In his middle years, Andy developed a passion for endurance sports. He started running marathons in the early 2000s, then cycling and long-distance swimming. He naturally converted to triathlons. He qualified for the World Ironman championships in Kona, Hawaii, for the first time in 2009, and he went on to compete a further four times. On one of these occasions, he took on the double – the Ironman World Champs in Kona, and then the Xterra World Champs in Maui two weeks later. By this time Andy and Jenny had separated, and after some time he met a fellow running enthusiast Kirsti, who was to become his soulmate. The pair would compete in endurance events around the world, doing 24-hour mountain bike events, extreme triathlons and cycling road races. When an injury prevented him from competing on a standard bike, he took up the peculiar sport of stand-up biking (“Eliptigo"), competing at the 2022 world championships, he placed eighth! It was with some irony, therefore, that I discovered one of his little-known papers “Negative linear correlation between human lifespan and exercise intensity", based on an analysis of Tour de France winners.
His energy was not limited to racing. He continued to work on krill with his student and subsequent postdoc and good friend, Martin Cox; he also took on new topics such as the deep scattering layer of the mesopelagic zone and the prey fields of the great bowhead whales of the Arctic. He developed several projects on Lake Victoria, concentrating on acoustic surveys of fish at first, and then working on schistosomiasis. His academic record was exceptional: a search on Google Scholar reveals 212 articles to his name, an H-index of 53, and over 11,500 citations.

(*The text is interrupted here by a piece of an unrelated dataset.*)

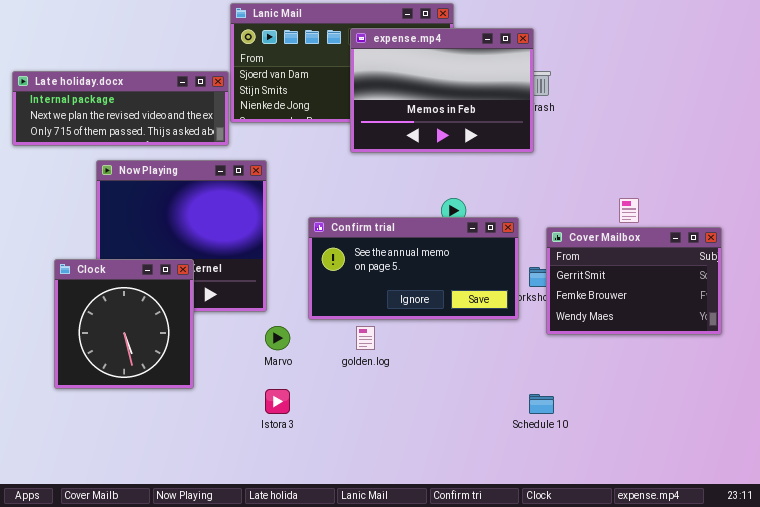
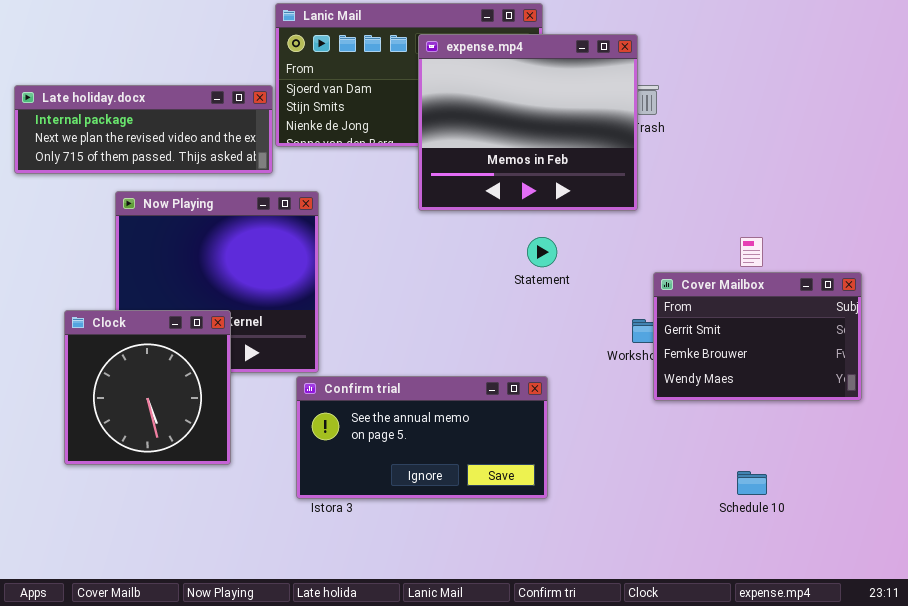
expense.mp4: [350,28,534,153] -> [418,34,638,211], resized
Confirm trial: [308,217,519,320] -> [296,376,548,499], moved
Schedule 10: [529,394,554,414] -> [737,471,767,495], moved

But his legacy rests with the boundless enthusiasm he had for life and the mark he left on his partner Kirsti, his daughters, family and friends. Our own David Demer was planning a trip of a lifetime for him & Kirsti right towards the end, a visit to the Grand Canyon and tickets to see U2 at the Las Vegas Sphere. Alas this came too late, as Andy succumbed to a brain tumour and passed away on the 19 February 2024.
Andy first attended ICES Working Group on Fisheries Acoustics, Science and Technology (WGFAST) in 1996. Along with his students and researchers, he attended on many occasions since, contributing to several ICES Cooperative Research Reports. He was a loving father, partner, prolific scientist, an incredible sportsman, and an entertaining good-humoured friend to me and many: he will be very sadly missed by many of us, but fondly remembered.